What to produce
If a record contains a picture, skip the picture and transcribe the rest exactly.

Dataset entries:
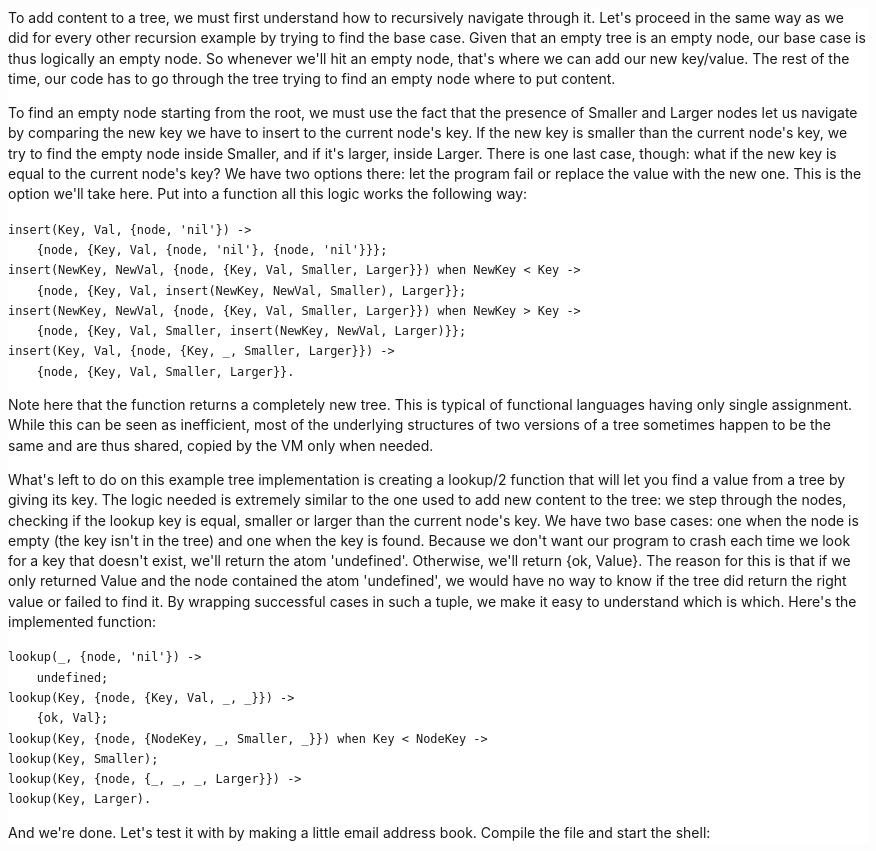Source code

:To add content to a tree, we must first understand how to recursively navigate through it. Let's proceed in the same way as we did for every other recursion example by trying to find the base case. Given that an empty tree is an empty node, our base case is thus logically an empty node. So whenever we'll hit an empty node, that's where we can add our new key/value. The rest of the time, our code has to go through the tree trying to find an empty node where to put content.

To find an empty node starting from the root, we must use the fact that the presence of Smaller and Larger nodes let us navigate by comparing the new key we have to insert to the current node's key. If the new key is smaller than the current node's key, we try to find the empty node inside Smaller, and if it's larger, inside Larger. There is one last case, though: what if the new key is equal to the current node's key? We have two options there: let the program fail or replace the value with the new one. This is the option we'll take here. Put into a function all this logic works the following way:

```
insert(Key, Val, {node, 'nil'}) ->
    {node, {Key, Val, {node, 'nil'}, {node, 'nil'}}};
insert(NewKey, NewVal, {node, {Key, Val, Smaller, Larger}}) when NewKey < Key ->
    {node, {Key, Val, insert(NewKey, NewVal, Smaller), Larger}};
insert(NewKey, NewVal, {node, {Key, Val, Smaller, Larger}}) when NewKey > Key ->
    {node, {Key, Val, Smaller, insert(NewKey, NewVal, Larger)}};
insert(Key, Val, {node, {Key, _, Smaller, Larger}}) ->
    {node, {Key, Val, Smaller, Larger}}.
```

Note here that the function returns a completely new tree. This is typical of functional languages having only single assignment. While this can be seen as inefficient, most of the underlying structures of two versions of a tree sometimes happen to be the same and are thus shared, copied by the VM only when needed.

What's left to do on this example tree implementation is creating a lookup/2 function that will let you find a value from a tree by giving its key. The logic needed is extremely similar to the one used to add new content to the tree: we step through the nodes, checking if the lookup key is equal, smaller or larger than the current node's key. We have two base cases: one when the node is empty (the key isn't in the tree) and one when the key is found. Because we don't want our program to crash each time we look for a key that doesn't exist, we'll return the atom 'undefined'. Otherwise, we'll return {ok, Value}. The reason for this is that if we only returned Value and the node contained the atom 'undefined', we would have no way to know if the tree did return the right value or failed to find it. By wrapping successful cases in such a tuple, we make it easy to understand which is which. Here's the implemented function:

```
lookup(_, {node, 'nil'}) ->
    undefined;
lookup(Key, {node, {Key, Val, _, _}}) ->
    {ok, Val};
lookup(Key, {node, {NodeKey, _, Smaller, _}}) when Key < NodeKey ->
lookup(Key, Smaller);
lookup(Key, {node, {_, _, _, Larger}}) ->
lookup(Key, Larger).
```

And we're done. Let's test it with by making a little email address book. Compile the file and start the shell:
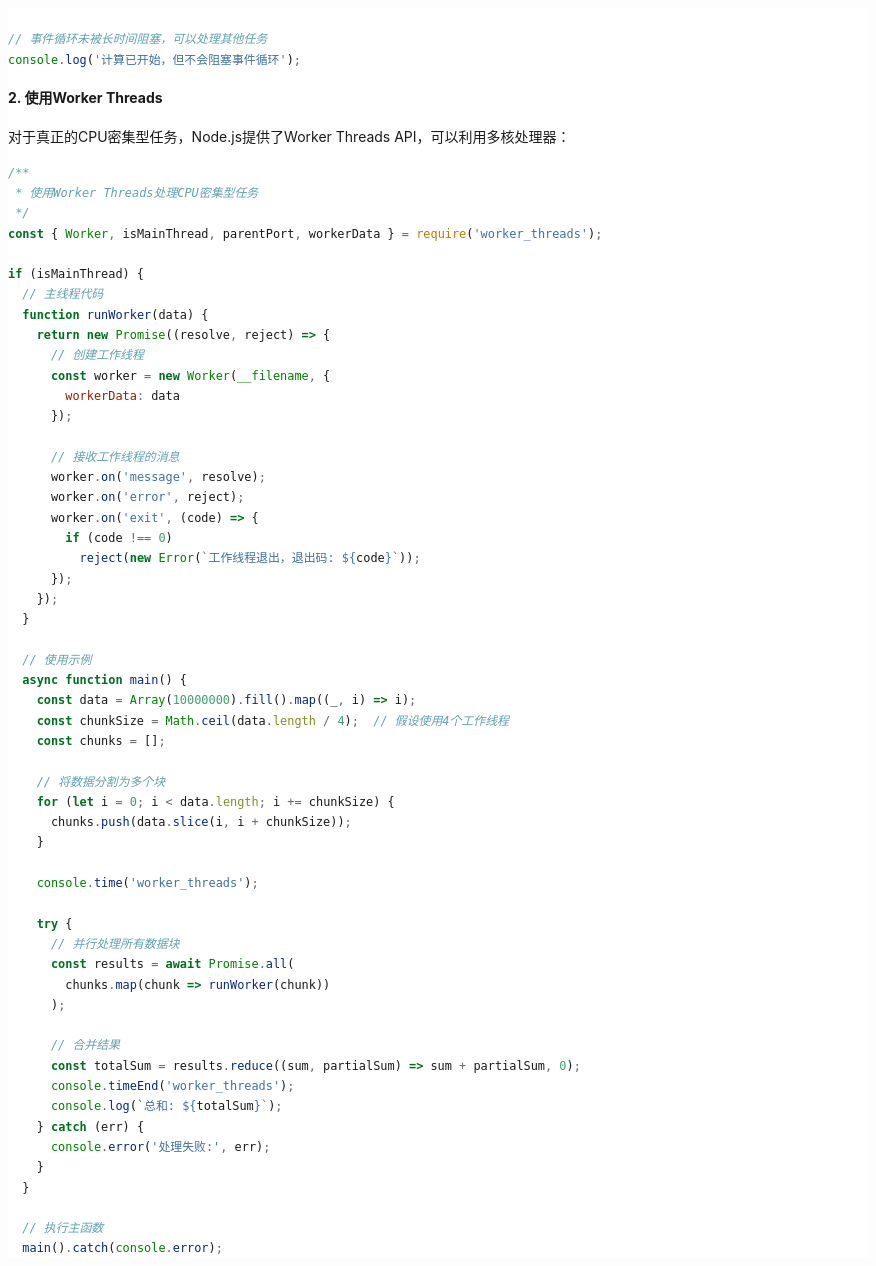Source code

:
 ```js

// 事件循环未被长时间阻塞，可以处理其他任务
console.log('计算已开始，但不会阻塞事件循环');
```

#### 2. 使用Worker Threads

对于真正的CPU密集型任务，Node.js提供了Worker Threads API，可以利用多核处理器：

```js
/**
 * 使用Worker Threads处理CPU密集型任务
 */
const { Worker, isMainThread, parentPort, workerData } = require('worker_threads');

if (isMainThread) {
  // 主线程代码
  function runWorker(data) {
    return new Promise((resolve, reject) => {
      // 创建工作线程
      const worker = new Worker(__filename, {
        workerData: data
      });
      
      // 接收工作线程的消息
      worker.on('message', resolve);
      worker.on('error', reject);
      worker.on('exit', (code) => {
        if (code !== 0)
          reject(new Error(`工作线程退出，退出码: ${code}`));
      });
    });
  }
  
  // 使用示例
  async function main() {
    const data = Array(10000000).fill().map((_, i) => i);
    const chunkSize = Math.ceil(data.length / 4);  // 假设使用4个工作线程
    const chunks = [];
    
    // 将数据分割为多个块
    for (let i = 0; i < data.length; i += chunkSize) {
      chunks.push(data.slice(i, i + chunkSize));
    }
    
    console.time('worker_threads');
    
    try {
      // 并行处理所有数据块
      const results = await Promise.all(
        chunks.map(chunk => runWorker(chunk))
      );
      
      // 合并结果
      const totalSum = results.reduce((sum, partialSum) => sum + partialSum, 0);
      console.timeEnd('worker_threads');
      console.log(`总和: ${totalSum}`);
    } catch (err) {
      console.error('处理失败:', err);
    }
  }
  
  // 执行主函数
  main().catch(console.error);
```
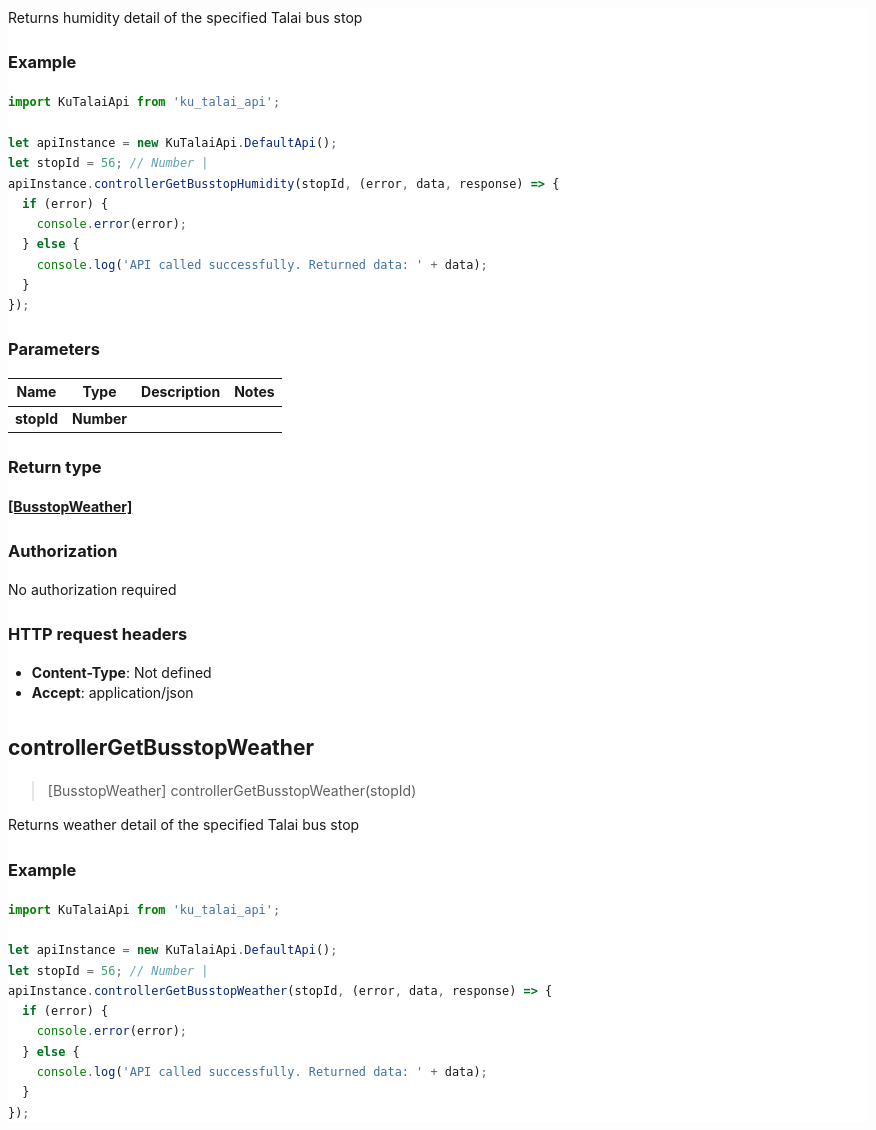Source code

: Returns humidity detail of the specified Talai bus stop

### Example

```javascript
import KuTalaiApi from 'ku_talai_api';

let apiInstance = new KuTalaiApi.DefaultApi();
let stopId = 56; // Number | 
apiInstance.controllerGetBusstopHumidity(stopId, (error, data, response) => {
  if (error) {
    console.error(error);
  } else {
    console.log('API called successfully. Returned data: ' + data);
  }
});
```

### Parameters


Name | Type | Description  | Notes
------------- | ------------- | ------------- | -------------
 **stopId** | **Number**|  | 

### Return type

[**[BusstopWeather]**](BusstopWeather.md)

### Authorization

No authorization required

### HTTP request headers

- **Content-Type**: Not defined
- **Accept**: application/json


## controllerGetBusstopWeather

> [BusstopWeather] controllerGetBusstopWeather(stopId)

Returns weather detail of the specified Talai bus stop

### Example

```javascript
import KuTalaiApi from 'ku_talai_api';

let apiInstance = new KuTalaiApi.DefaultApi();
let stopId = 56; // Number | 
apiInstance.controllerGetBusstopWeather(stopId, (error, data, response) => {
  if (error) {
    console.error(error);
  } else {
    console.log('API called successfully. Returned data: ' + data);
  }
});
```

Expected output
Source code

:To add content to a tree, we must first understand how to recursively navigate through it. Let's proceed in the same way as we did for every other recursion example by trying to find the base case. Given that an empty tree is an empty node, our base case is thus logically an empty node. So whenever we'll hit an empty node, that's where we can add our new key/value. The rest of the time, our code has to go through the tree trying to find an empty node where to put content.

To find an empty node starting from the root, we must use the fact that the presence of Smaller and Larger nodes let us navigate by comparing the new key we have to insert to the current node's key. If the new key is smaller than the current node's key, we try to find the empty node inside Smaller, and if it's larger, inside Larger. There is one last case, though: what if the new key is equal to the current node's key? We have two options there: let the program fail or replace the value with the new one. This is the option we'll take here. Put into a function all this logic works the following way:

```
insert(Key, Val, {node, 'nil'}) ->
    {node, {Key, Val, {node, 'nil'}, {node, 'nil'}}};
insert(NewKey, NewVal, {node, {Key, Val, Smaller, Larger}}) when NewKey < Key ->
    {node, {Key, Val, insert(NewKey, NewVal, Smaller), Larger}};
insert(NewKey, NewVal, {node, {Key, Val, Smaller, Larger}}) when NewKey > Key ->
    {node, {Key, Val, Smaller, insert(NewKey, NewVal, Larger)}};
insert(Key, Val, {node, {Key, _, Smaller, Larger}}) ->
    {node, {Key, Val, Smaller, Larger}}.
```

Note here that the function returns a completely new tree. This is typical of functional languages having only single assignment. While this can be seen as inefficient, most of the underlying structures of two versions of a tree sometimes happen to be the same and are thus shared, copied by the VM only when needed.

What's left to do on this example tree implementation is creating a lookup/2 function that will let you find a value from a tree by giving its key. The logic needed is extremely similar to the one used to add new content to the tree: we step through the nodes, checking if the lookup key is equal, smaller or larger than the current node's key. We have two base cases: one when the node is empty (the key isn't in the tree) and one when the key is found. Because we don't want our program to crash each time we look for a key that doesn't exist, we'll return the atom 'undefined'. Otherwise, we'll return {ok, Value}. The reason for this is that if we only returned Value and the node contained the atom 'undefined', we would have no way to know if the tree did return the right value or failed to find it. By wrapping successful cases in such a tuple, we make it easy to understand which is which. Here's the implemented function:

```
lookup(_, {node, 'nil'}) ->
    undefined;
lookup(Key, {node, {Key, Val, _, _}}) ->
    {ok, Val};
lookup(Key, {node, {NodeKey, _, Smaller, _}}) when Key < NodeKey ->
lookup(Key, Smaller);
lookup(Key, {node, {_, _, _, Larger}}) ->
lookup(Key, Larger).
```

And we're done. Let's test it with by making a little email address book. Compile the file and start the shell:
Source code

:
 ```js

// 事件循环未被长时间阻塞，可以处理其他任务
console.log('计算已开始，但不会阻塞事件循环');
```

#### 2. 使用Worker Threads

对于真正的CPU密集型任务，Node.js提供了Worker Threads API，可以利用多核处理器：

```js
/**
 * 使用Worker Threads处理CPU密集型任务
 */
const { Worker, isMainThread, parentPort, workerData } = require('worker_threads');

if (isMainThread) {
  // 主线程代码
  function runWorker(data) {
    return new Promise((resolve, reject) => {
      // 创建工作线程
      const worker = new Worker(__filename, {
        workerData: data
      });
      
      // 接收工作线程的消息
      worker.on('message', resolve);
      worker.on('error', reject);
      worker.on('exit', (code) => {
        if (code !== 0)
          reject(new Error(`工作线程退出，退出码: ${code}`));
      });
    });
  }
  
  // 使用示例
  async function main() {
    const data = Array(10000000).fill().map((_, i) => i);
    const chunkSize = Math.ceil(data.length / 4);  // 假设使用4个工作线程
    const chunks = [];
    
    // 将数据分割为多个块
    for (let i = 0; i < data.length; i += chunkSize) {
      chunks.push(data.slice(i, i + chunkSize));
    }
    
    console.time('worker_threads');
    
    try {
      // 并行处理所有数据块
      const results = await Promise.all(
        chunks.map(chunk => runWorker(chunk))
      );
      
      // 合并结果
      const totalSum = results.reduce((sum, partialSum) => sum + partialSum, 0);
      console.timeEnd('worker_threads');
      console.log(`总和: ${totalSum}`);
    } catch (err) {
      console.error('处理失败:', err);
    }
  }
  
  // 执行主函数
  main().catch(console.error);
```
Source code

: Returns humidity detail of the specified Talai bus stop

### Example

```javascript
import KuTalaiApi from 'ku_talai_api';

let apiInstance = new KuTalaiApi.DefaultApi();
let stopId = 56; // Number | 
apiInstance.controllerGetBusstopHumidity(stopId, (error, data, response) => {
  if (error) {
    console.error(error);
  } else {
    console.log('API called successfully. Returned data: ' + data);
  }
});
```

### Parameters


Name | Type | Description  | Notes
------------- | ------------- | ------------- | -------------
 **stopId** | **Number**|  | 

### Return type

[**[BusstopWeather]**](BusstopWeather.md)

### Authorization

No authorization required

### HTTP request headers

- **Content-Type**: Not defined
- **Accept**: application/json


## controllerGetBusstopWeather

> [BusstopWeather] controllerGetBusstopWeather(stopId)

Returns weather detail of the specified Talai bus stop

### Example

```javascript
import KuTalaiApi from 'ku_talai_api';

let apiInstance = new KuTalaiApi.DefaultApi();
let stopId = 56; // Number | 
apiInstance.controllerGetBusstopWeather(stopId, (error, data, response) => {
  if (error) {
    console.error(error);
  } else {
    console.log('API called successfully. Returned data: ' + data);
  }
});
```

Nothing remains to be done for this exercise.